Russian actor Anton Makarsky has been banned from entering Ukraine for three years because he previously visited Crimea, a contested area since the Russia-Ukraine conflict began in 2014, reported RBC on 11 July 2018.
The State Border Service of Ukraine said the film and theatre actor tried to enter the country on 10 July at a checkpoint on the border with Moldova.
It determined Makarsky had “illegally” visited Crimea in 2015 to film a TV series. He was turned back and denied entry into Ukraine for three years.
In its statement the border service said about 130 foreigners, including figures of culture and art, who travelled to Crimea have been banned from entering Ukraine.
Artists caught in the conflict
The Russia-Ukraine conflict began in 2014. Artists who have performed, or plan to perform, in Crimea, or who are seen as sympathetic to either side’s position have seen their works and performances banned from being heard, screened or attended in either country.
Such artists include Russian singer Yulia Samoylova, who was due to represent her country at the 2017 Eurovision Festival 2017 in Kiev, but was banned from entering the host country. Ukraine’s Security Service stated her entry was denied because she had performed in Crimea in 2015.

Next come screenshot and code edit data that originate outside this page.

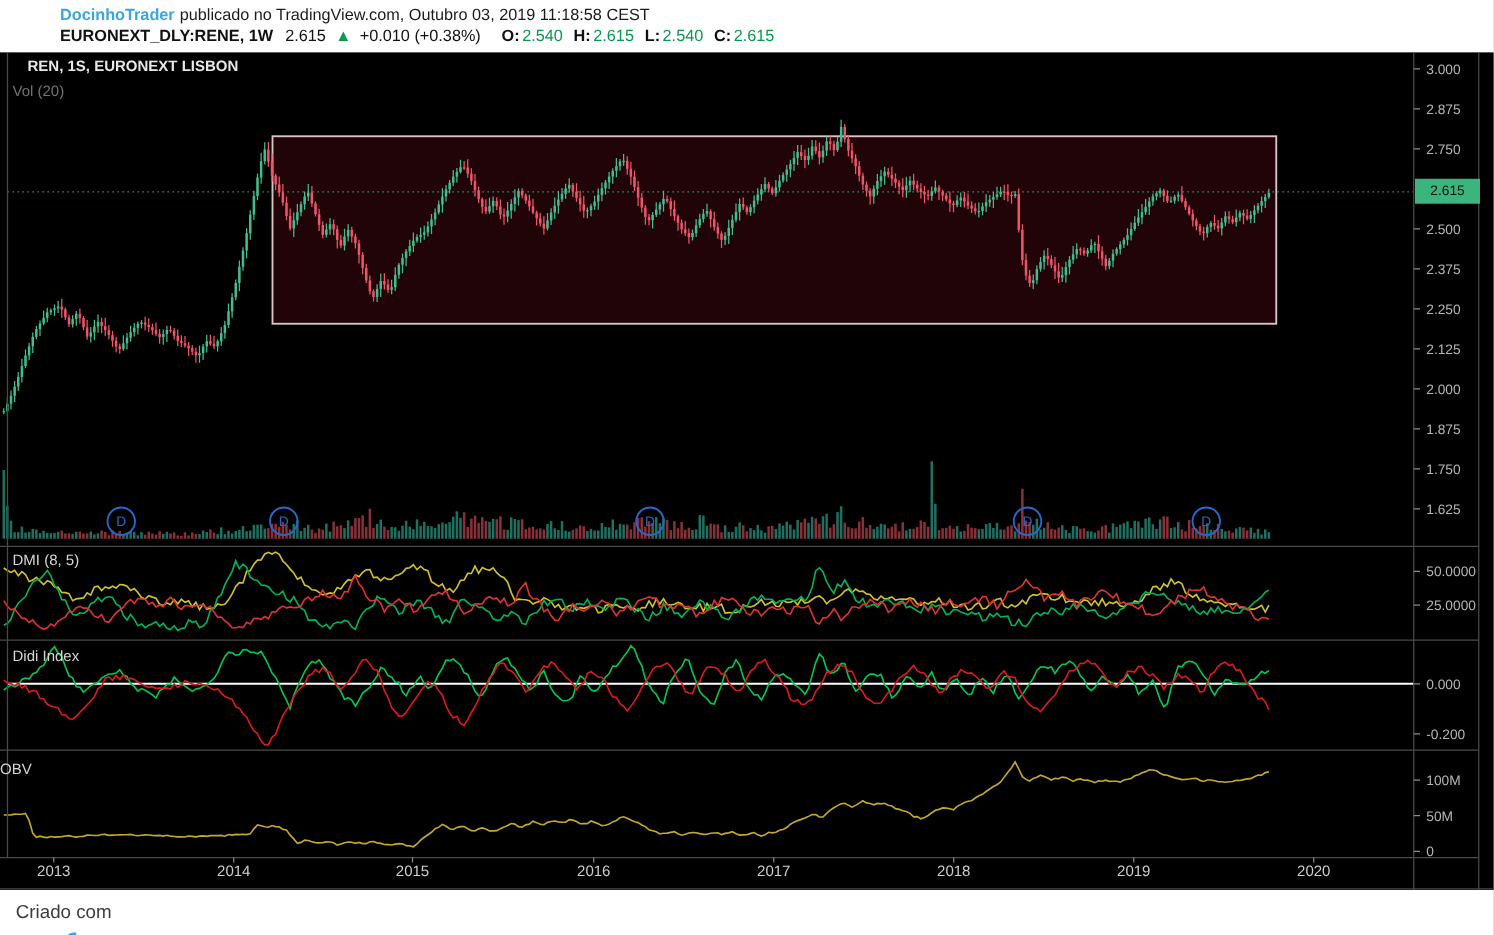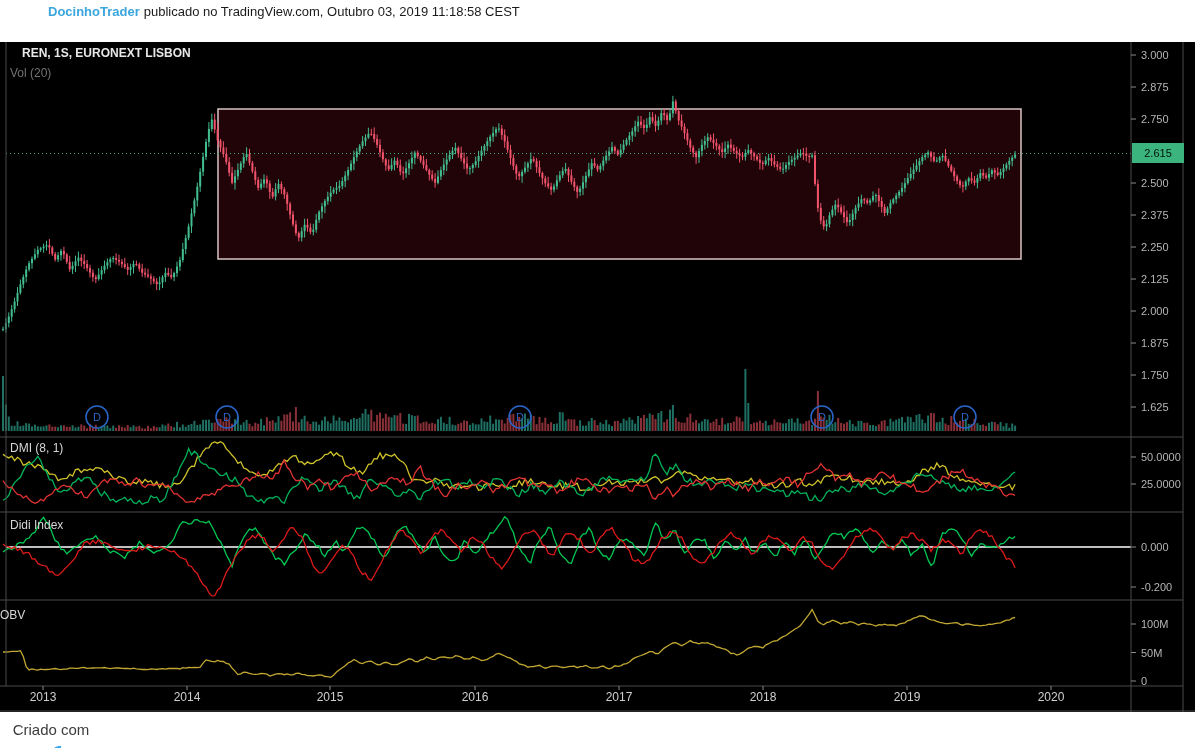--- a/index.html
+++ b/index.html
@@ -30,20 +30,30 @@
   .brand{color:#37a6ef;font-style:italic;}
 </style>
 </head>
 <body>
 
 <div class="screenshot">
 
   <div class="header">
     <div class="hline1">
       <span class="author">DocinhoTrader</span><span>publicado no TradingView.com, Outubro 03, 2019 11:18:58 CEST</span>
+    </div>
+    <div class="hline2">
+      <span class="sym">EURONEXT_DLY:RENE, 1W</span>
+      <span class="last">2.615</span>
+      <span class="arrow">▲</span>
+      <span class="chg">+0.010 (+0.38%)</span>
+      <span class="lbl">O:</span><span class="val">2.540</span>
+      <span class="lbl">H:</span><span class="val">2.615</span>
+      <span class="lbl">L:</span><span class="val">2.540</span>
+      <span class="lbl">C:</span><span class="val">2.615</span>
     </div>
   </div>
 
   <div class="chart">
     <svg id="cv" width="1195" height="670">
         <rect x="0" y="0" width="1195" height="670" fill="#000"></rect>
         <rect x="218" y="67" width="803" height="150" fill="rgba(178,24,44,0.18)" stroke="#d9c4c4" stroke-width="1.5"></rect>
         <line x1="6" y1="111.55999999999995" x2="1131" y2="111.55999999999995" stroke="#3cb47e" stroke-width="1" stroke-dasharray="1,3"></line>
         <line x1="3" y1="284.60139255881313" x2="3" y2="289.27001946341994" stroke="#42bd8f" stroke-width="1"></line>
         <rect x="2" y="286.92" width="2" height="1" fill="#42bd8f"></rect>
@@ -1168,21 +1178,21 @@
         <text x="619" y="659" text-anchor="middle" font-size="12" font-family="&quot;Liberation Sans&quot;,sans-serif" fill="#cfcfcf">2017</text>
         <line x1="763" y1="644" x2="763" y2="648" stroke="#8a8a8a" stroke-width="1"></line>
         <text x="763" y="659" text-anchor="middle" font-size="12" font-family="&quot;Liberation Sans&quot;,sans-serif" fill="#cfcfcf">2018</text>
         <line x1="907" y1="644" x2="907" y2="648" stroke="#8a8a8a" stroke-width="1"></line>
         <text x="907" y="659" text-anchor="middle" font-size="12" font-family="&quot;Liberation Sans&quot;,sans-serif" fill="#cfcfcf">2019</text>
         <line x1="1051" y1="644" x2="1051" y2="648" stroke="#8a8a8a" stroke-width="1"></line>
         <text x="1051" y="659" text-anchor="middle" font-size="12" font-family="&quot;Liberation Sans&quot;,sans-serif" fill="#cfcfcf">2020</text>
       </svg>
     <div class="pane-title t-main">REN, 1S, EURONEXT LISBON</div>
     <div class="pane-title t-vol">Vol (20)</div>
-    <div class="pane-title t-dmi">DMI (8, 1)</div>
+    <div class="pane-title t-dmi">DMI (8, 5)</div>
     <div class="pane-title t-didi">Didi Index</div>
     <div class="pane-title t-obv">OBV</div>
     <div class="last-price">2.615</div>
   </div>
 
   <div class="footer">
     <div class="fwrap">
       <span>Criado com</span>
       <svg width="22" height="18" viewBox="0 0 22 18">
         <path d="M1 15 L8 6 L12 10 L18 2 L21 2 L21 15 Z" fill="#37a6ef"></path>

Read more about her case in Freemuse’s State of Artistic Freedom 2018 report here.
The conflict has even affected artists from other countries when they planned to perform in Crimea. In January 2016, Italian opera singer Alessandro Safina cancelled two scheduled concerts in Crimea after the Ukrainian Ministry of Culture threatened to cancel his shows in Ukraine. Cultural minister Vyacheslav Kyrylenko said: “Those who violate the regime of entry and exit from Crimea automatically fall under sanctions. Organisers must have forgotten to notify the singer about it.”
Actors Steven Seagal and Gerard Depardieu were previously banned from entering Ukraine for five years after they each received Russian citizenship, reported The Telegraph.
In April 2016, Ukraine banned all Russian films and TV series released since 2014 from being screened in the country, as an amendment to its 2015 Law on Cinematography that already banned Russian military genre films.
Over 500 films produced in Russia were banned from being broadcast and distributed in Ukraine between 2014 and 2017.
Also in early 2016, Ukraine’s National Council of Television and Radio Broadcasting removed 15 Russian TV channels from its broadcasting providers.
In October 2016, the parliament of Ukraine voted against a bill that would have restricted all Russian artists who wanted to tour in the country by only allowing them in if they submitted a written condemnation of “the occupation of Ukrainian territory” to promoters.